Meeting Brochure and registration form      SMDM Homepage

Monday, October 22, 2007
P2-12

RECEIVER OPERATING CHARACTERISTIC (ROC) CURVES VERSUS PRECISION-RECALL (PR) CURVES IN MODELS EVALUATED WITH UNBALANCED DATA

Jagpreet Chhatwal, MS, Elizabeth S. Burnside, MD, MPH, MS, and Oguzhan Alagoz, PhD. University of Wisconsin, Madison, WI

Purpose: Receiver operating characteristic (ROC) curves are commonly used to measure the performance of a test (or a model) with a binary outcome. However, area under the ROC curves may lead to over-optimistic results when the test data is unbalanced (i.e. disproportionate number of negative versus positive cases), which is often the case for screening tests such as mammography. Our objective was to compare the discriminative ability of Precision-Recall (PR) curves with ROC curves in measuring the performance of tests applied to unbalanced data.

Methods: We constructed a logistic regression model to assess breast cancer risk and evaluated its performance using area under the nonparametric ROC curves (AROC) and PR curves (APR). Precision and recall are the measure of sensitivity and positive predictive value (PPV) of a test, respectively. We plotted sensitivity (X-axis) versus PPV (Y-axis) at different cut-off points to obtain a PR curve. Our data set consists of 62,219 mammography abnormalities (510 malignant and 61,709 benign) observed by radiologists. We simulated the outcome of the model by adding bias to the probability of cancer for malignant cases. First, we added negative bias (underestimating the probability of cancer) to the malignant cases thus reducing the performance of the model. We measured AROC and APR for various bias values. Secondly, we compared one of the biased risk assessment models (model-1) with the radiologists' prediction of breast cancer as measured by Breast Imaging and Reporting Data Systems (BI-RADS) assessment codes, using both ROC and PR curves.

Results: As we increased the magnitude of bias, the best and the worst performance as measured by AROC were 0.965 and 0.815, respectively; whereas, the corresponding APR decreased from 0.550 to 0.035 for the same bias values.
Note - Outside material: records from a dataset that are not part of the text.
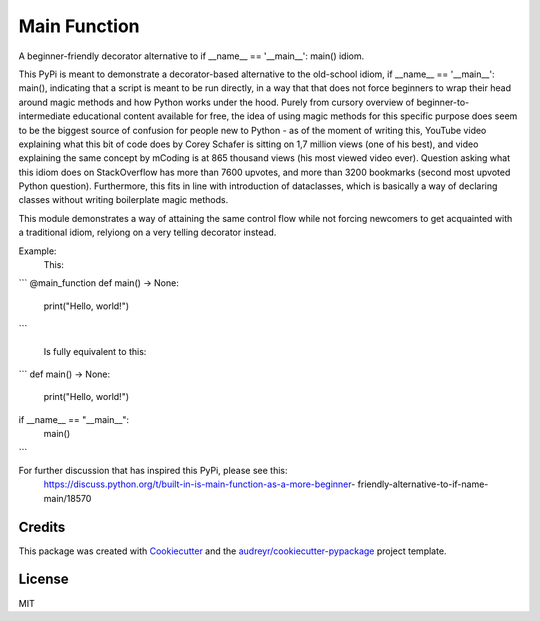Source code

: =============
Main Function
=============


.. image:: https://img.shields.io/pypi/v/main_function.svg
        :target: https://pypi.python.org/pypi/main_function

.. image:: https://img.shields.io/travis/vovavili/main_function.svg
        :target: https://travis-ci.com/vovavili/main_function

.. image:: https://readthedocs.org/projects/main-function/badge/?version=latest
        :target: https://main-function.readthedocs.io/en/latest/?version=latest
        :alt: Documentation Status


.. image:: https://pyup.io/repos/github/vovavili/main_function/shield.svg
     :target: https://pyup.io/repos/github/vovavili/main_function/
     :alt: Updates



A beginner-friendly decorator alternative to if __name__ == '__main__': main() idiom.


This PyPi is meant to demonstrate a decorator-based alternative to the old-school idiom,
if __name__ == '__main__': main(), indicating that a script is meant to be run directly,
in a way that that does not force beginners to wrap their head around magic methods
and how Python works under the hood.  Purely from cursory overview of
beginner-to-intermediate educational content available for free, the idea of using
magic methods for this specific purpose does seem to be the biggest source of confusion
for people new to Python - as of the moment of writing this, YouTube video explaining
what this bit of code does by Corey Schafer is sitting on 1,7 million views
(one of his best), and video explaining the same concept by mCoding is at 865 thousand
views (his most viewed video ever). Question asking what this idiom does on StackOverflow
has more than 7600 upvotes, and more than 3200 bookmarks (second most upvoted Python
question). Furthermore, this fits in line with introduction of dataclasses, which
is basically a way of declaring classes without writing boilerplate magic methods.

This module demonstrates a way of attaining the same control flow while not forcing
newcomers to get acquainted with a traditional idiom, relyiong on a very telling
decorator instead.

Example:
    This:
    
```
@main_function
def main() -> None:
    print("Hello, world!")
```
    
    Is fully equivalent to this:
    
```
def main() -> None:
    print("Hello, world!")

if __name__ == "__main__":
    main()
```

For further discussion that has inspired this PyPi, please see this:
   https://discuss.python.org/t/built-in-is-main-function-as-a-more-beginner-
   friendly-alternative-to-if-name-main/18570




Credits
-------

This package was created with Cookiecutter_ and the `audreyr/cookiecutter-pypackage`_ project template.

.. _Cookiecutter: https://github.com/audreyr/cookiecutter
.. _`audreyr/cookiecutter-pypackage`: https://github.com/audreyr/cookiecutter-pypackage


License
-------
MIT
AROC of radiologists and model-1 were equal to 0.939 and 0.934, showing no statistical difference (p-value = 0.599); whereas, PR curves showed that radiologists (APR = 0.496) performed significantly better (p-value < 0.001) than the model-1 (APR = 0.448).

Conclusions: ROC curves over-estimate the performance of a model when the test data are unbalanced. In contrast, APR avoids this over-estimation and can demonstrate a statistically significant difference between tests, which is not detected by AROC.